Salcido David D, Schmicker Robert H, Buick Jason E, Cheskes Sheldon, Grunau Brian, Kudenchuk Peter, Leroux Brian, Zellner Stephanie, Zive Dana, Aufderheide Tom P, Koller Allison C, Herren Heather, Nuttall Jack, Sundermann Matthew L, Menegazzi James J
University of Pittsburgh, Pittsburgh, PA, United States.
University of Washington, Seattle, WA, United States.
Resuscitation. 2017 Jun;115:68-74. doi: 10.1016/j.resuscitation.2017.04.007. Epub 2017 Apr 6.
Previous work has demonstrated that when out-of-hospital cardiac arrest (OHCA) patients achieve return of spontaneous circulation (ROSC), but subsequently have another cardiac arrest prior to hospital arrival (rearrest), the probability of survival to hospital discharge is significantly decreased. Additionally, few modifiable factors for rearrest are known. We sought to examine the association between rearrest and compression-to-ventilation ratio during cardiopulmonary resuscitation (CPR) and to confirm the association between rearrest and outcomes.
Rearrest incidence would be similar between cases treated with 30:2 or continuous chest compression (CCC) CPR, but inversely related to survival and good neurological outcome.

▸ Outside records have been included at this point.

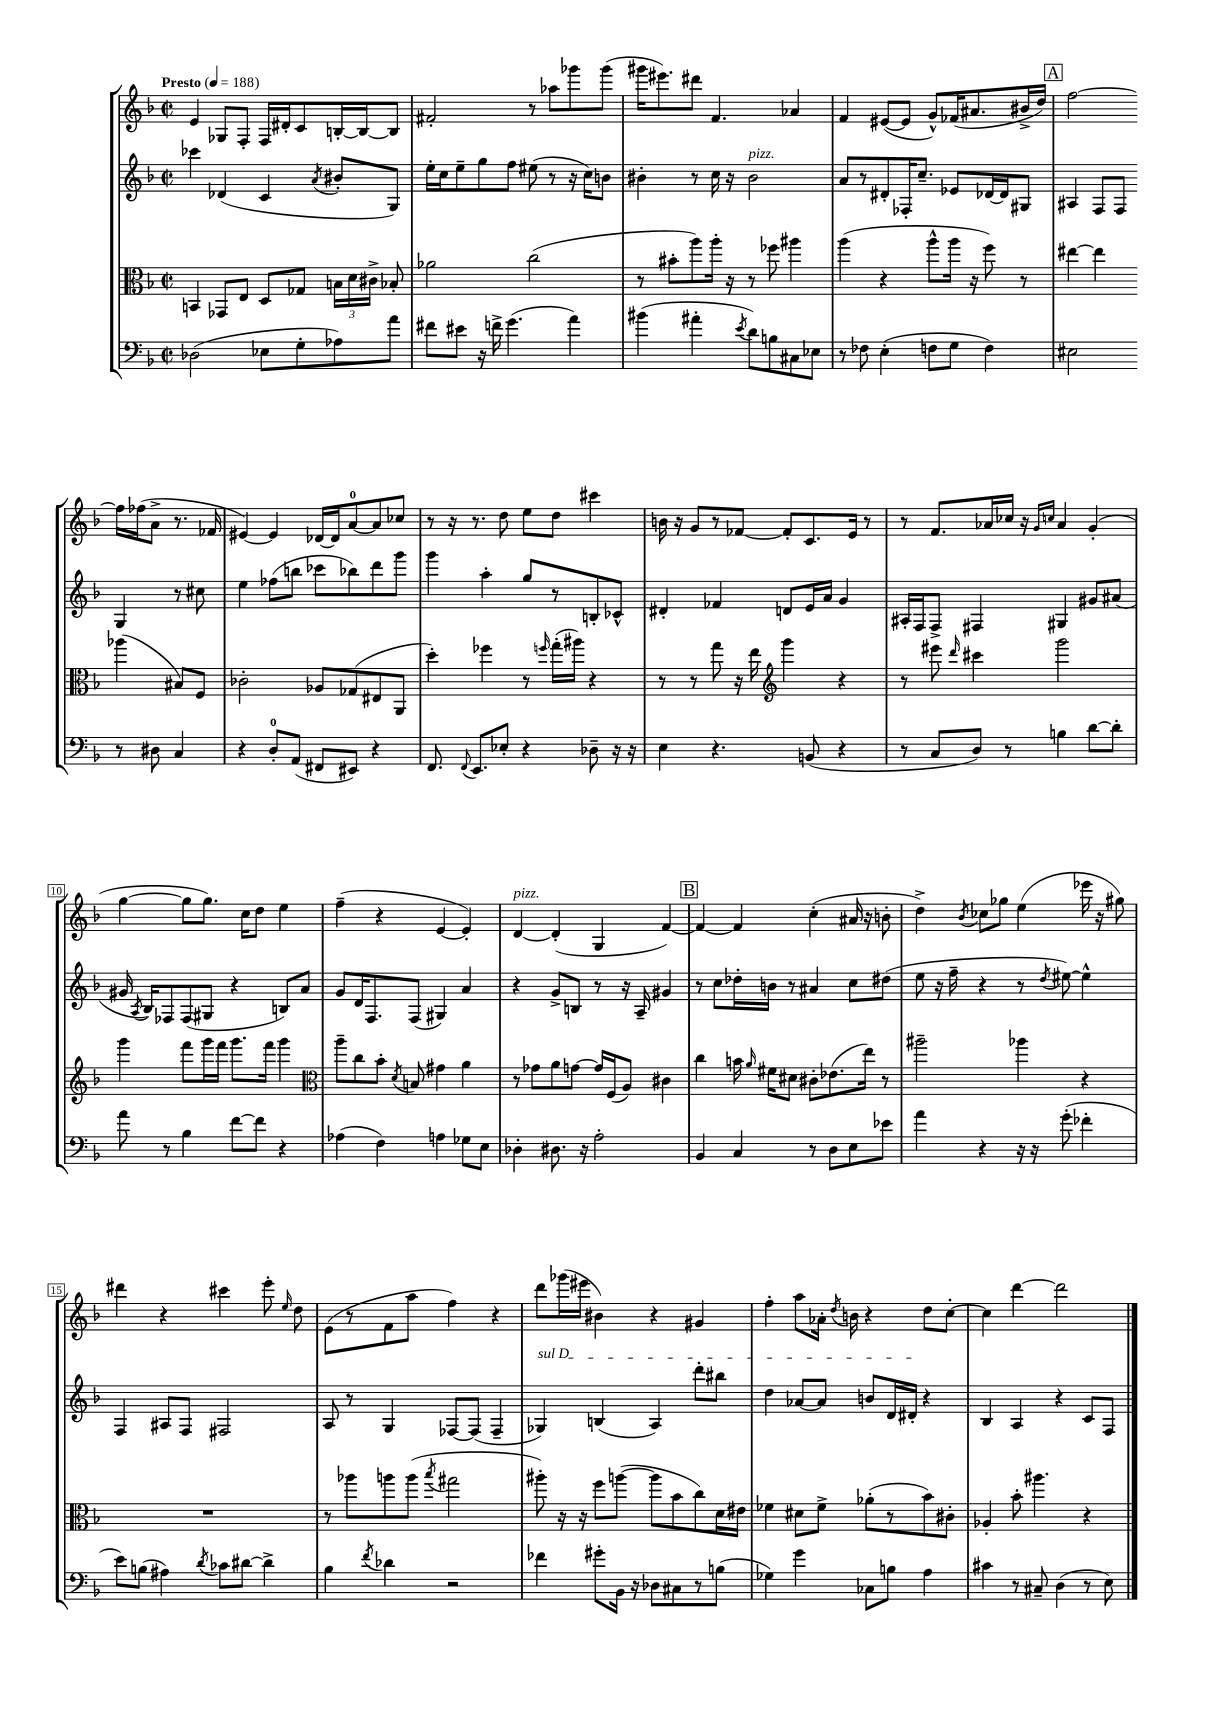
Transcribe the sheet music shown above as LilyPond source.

<<
\new StaffGroup <<
\new Staff = "s0" {
    \clef treble \key f \major \defaultTimeSignature \time 2/2 \tempo "Presto" 4 = 188
    \autoBeamOff e'4 ges8[ f8]-. f16[ dis'16-. c'8 b16~-. b16~ b8] |
    fis'2-. r8 aes''8[ ges'''8 ges'''8]( |
    gis'''16[ eis'''8.) dis'''8] f'4. aes'4 |
    f'4 eis'8[~( eis'8] g'8[-^) fes'16( ais'8. bis'16-> d''16]) |
    \mark \markup { \box "A" } f''2~ f''16[ fes''16( a'8]-> r8. fes'16 |
    eis'4~) eis'4 des'16[~ des'16 a'8-0~ a'8 ces''8] |
    r8 r16 r8. d''8 e''8[ d''8] cis'''4 |
    b'16 r16 g'8[ r8 fes'8]~ fes'8[-. c'8. e'16] r8 |
    r8 f'8.[ aes'16 ces''16] r16 \grace { g'16[ c''16] } aes'4 g'4-.( |
    g''4~ g''8[ g''8.]) c''16[ d''8] e''4 |
    f''4--( r4 e'4~ e'4-.) |
    d'4~^\markup { \italic "pizz." } d'4-.( g4 f'4~) |
    \mark \markup { \box "B" } f'4~ f'4 c''4-.( ais'16 r16 b'8-. |
    d''4->) \acciaccatura { bes'8 } ces''8[ ges''8] e''4( ees'''16 r16 gis''8) |
    dis'''4 r4 cis'''4 e'''8-. \grace { e''16 } d''8 |
    e'8[( r8 f'8 a''8] f''4) r4 |
    d'''8[ ges'''16( eis'''16] bis'4) r4 gis'4 |
    f''4-. a''8[ aes'16]-. \acciaccatura { d''8 } b'16 r4 d''8[ c''8]~-. |
    c''4 d'''4~ d'''2 \bar "|." |
}
\new Staff = "s1" {
    \clef treble \key f \major \defaultTimeSignature \time 2/2
    \autoBeamOff ces'''4 des'4( c'4 \acciaccatura { a'8 } bis'8[-. g8]) |
    e''16[-. c''16 e''8-- g''8 f''8] eis''8( r8 r16 c''16[) b'8] |
    bis'4-. r8 c''16 r16 bis'2^\markup { \italic "pizz." } |
    a'8[ r8 dis'8-. fes16-. c''8.]-- ees'8[ des'16~ des'16 gis8] |
    \mark \markup { \box "A" } ais4 f8[ f8] g4 r8 cis''8 |
    e''4 fes''8[( b''8] ces'''8[ bes''8) d'''8 g'''8] |
    g'''4 a''4-. g''8[ r8 b8-. ces'8]-^ |
    dis'4-. fes'4 d'8[ e'16 a'16] g'4 |
    ais16[-. f16 f8]-> fis4 gis4 gis'8[ ais'8]( |
    gis'16 \acciaccatura { a8 } bes16[) fes8 fes8( gis8] r4 b8[) a'8] |
    g'8[ d'16 f8. f8]( gis4) a'4 |
    r4 g'8[-> b8] r8 r16 a16-- gis'4 |
    \mark \markup { \box "B" } r8 c''8[ des''16-. b'16] r8 ais'4 c''8[ dis''8]( |
    e''8 r16 f''16-- r4 r8 \acciaccatura { d''8 } eis''8~) eis''4-^ |
    f4 ais8[ f8] fis2 |
    a8 r8 g4 fes8[~ fes8]( fes4-- |
    \once \override TextSpanner.bound-details.left.text = \markup { \italic "sul D" } ges4\startTextSpan) b4( a4) d'''8[-. bis''8] |
    d''4 aes'8[~ aes'8] b'8[ d'16 dis'16]-.\stopTextSpan r4 |
    bes4 a4 r4 c'8[ f8] \bar "|." |
}
\new Staff = "s2" {
    \clef alto \key f \major \defaultTimeSignature \time 2/2
    \autoBeamOff b,4 ges,8[ e8] d8[ ges8] \tuplet 3/2 { b16[ d'16 cis'16]-> } bes8-. |
    aes'2 c''2( |
    r8 bis'8[-. a''8) a''16]-. r16 r8 fes''8 ais''4 |
    a''4( r4 a''8[-^ a''16] r16 f''8) r8 |
    \mark \markup { \box "A" } eis''4~ eis''4 aes''4( bis8[) f8] |
    ces'2-. aes8[ ges8( eis8 a,8] |
    d''4-.) fes''4 r8 \grace { f''16 } g''16[-.( ais''16]) r4 |
    r8 r8 g''8 r16 e''16 \clef treble g'''4 r4 |
    r8 eis'''8 \grace { d'''16 } cis'''4 g'''2 |
    g'''4 f'''8[ g'''16 f'''16] g'''8.[ f'''16] g'''4 |
    \clef alto a''8[-- c''8 bes'8]-. \acciaccatura { d'8 } b8 gis'4 a'4 |
    r8 ges'8[ a'8 g'8]~ g'16[ f16( a8]) cis'4 |
    \mark \markup { \box "B" } c''4 b'16 \grace { a'16 } fis'16[ dis'8] cis'8[-. ees'8.( e''16]) r8 |
    ais''2-- aes''4 r4 |
    R1 |
    r8 aes''8[ a''8 a''8]( \acciaccatura { bes''8 } gis''2 |
    ais''8-.) r16 r16 f''8[ a''8]~( a''8[ bes'8 c''8) d'16 eis'16] |
    fes'4 dis'8[ fes'8]-> aes'8[-.( r8 bes'8) cis'8]-. |
    aes4-. bes'8-. ais''4. r4 \bar "|." |
}
\new Staff = "s3" {
    \clef bass \key f \major \defaultTimeSignature \time 2/2
    \autoBeamOff des2( ees8[ g8-. aes8) a'8] |
    fis'8[ eis'8] r16 f'16-> g'4.( a'4) |
    bis'4( ais'4-. \acciaccatura { e'8 } d'8[) b8 cis8 ees8] |
    r8 fes8 e4-.( f8[ g8] f4) |
    \mark \markup { \box "A" } eis2 r8 dis8 c4 |
    r4 d8[-0-. a,8]( fis,8[ eis,8]) r4 |
    f,8. \appoggiatura { f,8 } e,8.[ ees8]-. r4 des8-- r16 r16 |
    e4 r4. b,8( r4 |
    r8 c8[ d8]) r8 b4 d'8[~ d'8]-. |
    a'8 r8 bes4 f'8[~ f'8] r4 |
    aes4( f4) a4 ges8[ e8] |
    des4-. dis8. r16 a2-. |
    \mark \markup { \box "B" } bes,4 c4 r8 d8[ e8 ees'8] |
    a'4 r4 r16 r16 g'8-.( fes'4-. |
    e'8[) b8]( ais4) \acciaccatura { d'8 } ces'8[ dis'8]~ dis'4-> |
    bes4 \acciaccatura { f'8 } des'4 r2 |
    fes'4 gis'8[-. bes,16] r16 des8[ cis8 r8 b8]( |
    ges4) g'4 ces8[ b8] a4 |
    cis'4 r8 cis8-- d4( r8 e8) \bar "|." |
}
>>
>>
\layout { \context { \Score \override BarNumber.stencil = #(make-stencil-boxer 0.1 0.3 ly:text-interface::print) } }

We conducted a secondary analysis of a large randomized-controlled trial of CCC versus 30:2 CPR for the treatment of OHCA between 2011 and 2015 among 8 sites of the Resuscitation OUTCOMES: Consortium (ROC). Patients were randomized through an emergency medical services (EMS) agency-level cluster randomization design to receive either 30:2 or CCC CPR. Case data were derived from prehospital patient care reports, digital defibrillator files, and hospital records. The primary analysis was an as-treated comparison of the proportion of patients with a rearrest for patients who received 30:2 versus those who received CCC. In addition, we assessed the association between rearrest and both survival to hospital discharge and favorable neurological outcome (Modified Rankin Score≤3) in patients with and without ROSC upon ED arrival using multivariable logistic regression adjusting for age, sex, initial rhythm and measures of CPR quality.
There were 14,109 analyzable cases that were determined to have definitively received either CCC or 30:2 CPR. Of these, 4713 had prehospital ROSC and 2040 (43.2%) had at least one rearrest. Incidence of rearrest was not significantly different between patients receiving CCC and 30:2 (44.1% vs 41.8%; adjusted OR: 1.01; 95% CI: 0.88, 1.16). Rearrest was significantly associated with lower survival (23.3% vs 36.9%; adjusted OR: 0.46; 95%CI: 0.36-0.51) and worse neurological outcome (19.4% vs 30.2%; adjusted OR: 0.46; 95%CI: 0.38, 0.55).
Rearrest occurrence was not significantly different between patients receiving CCC and 30:2, and was inversely associated with survival to hospital discharge and MRS.
先前的研究表明,院外心脏骤停(OHCA)患者实现自主循环恢复(ROSC)后,但在到达医院之前再次发生心脏骤停(再骤停),其存活至出院的概率会显著降低。此外,已知的可改变再骤停的因素很少。我们试图研究心肺复苏(CPR)期间再骤停与按压通气比之间的关联,并确认再骤停与预后之间的关联。
接受30:2或持续胸外按压(CCC)心肺复苏治疗的患者再骤停发生率相似,但与生存率和良好的神经功能预后呈负相关。
我们对复苏结果联盟(ROC)8个地点在2011年至2015年期间进行的一项关于CCC与30:2心肺复苏治疗OHCA的大型随机对照试验进行了二次分析。患者通过紧急医疗服务(EMS)机构层面的整群随机设计被随机分配接受30:2或CCC心肺复苏。病例数据来自院前患者护理报告、数字除颤器文件和医院记录。主要分析是对接受30:2与接受CCC的患者中发生再骤停的比例进行实际治疗比较。此外,我们使用多变量逻辑回归分析,对年龄、性别、初始心律和心肺复苏质量指标进行调整,评估急诊科到达时有无ROSC的患者中再骤停与存活至出院及良好神经功能预后(改良Rankin评分≤3)之间的关联。
共有14109例可分析病例被确定明确接受了CCC或30:2心肺复苏。其中,4713例有院前ROSC,2040例(43.2%)至少发生一次再骤停。接受CCC和30:2的患者再骤停发生率无显著差异(44.1%对41.8%;调整后的OR:1.01;95%CI:0.88,1.16)。再骤停与较低的生存率(23.3%对36.9%;调整后的OR:0.46;95%CI:0.36 - 0.51)和较差的神经功能预后(19.4%对30.2%;调整后的OR:0.46;95%CI:0.38,0.55)显著相关。
接受CCC和30:2的患者再骤停发生率无显著差异,且与存活至出院及改良Rankin评分呈负相关。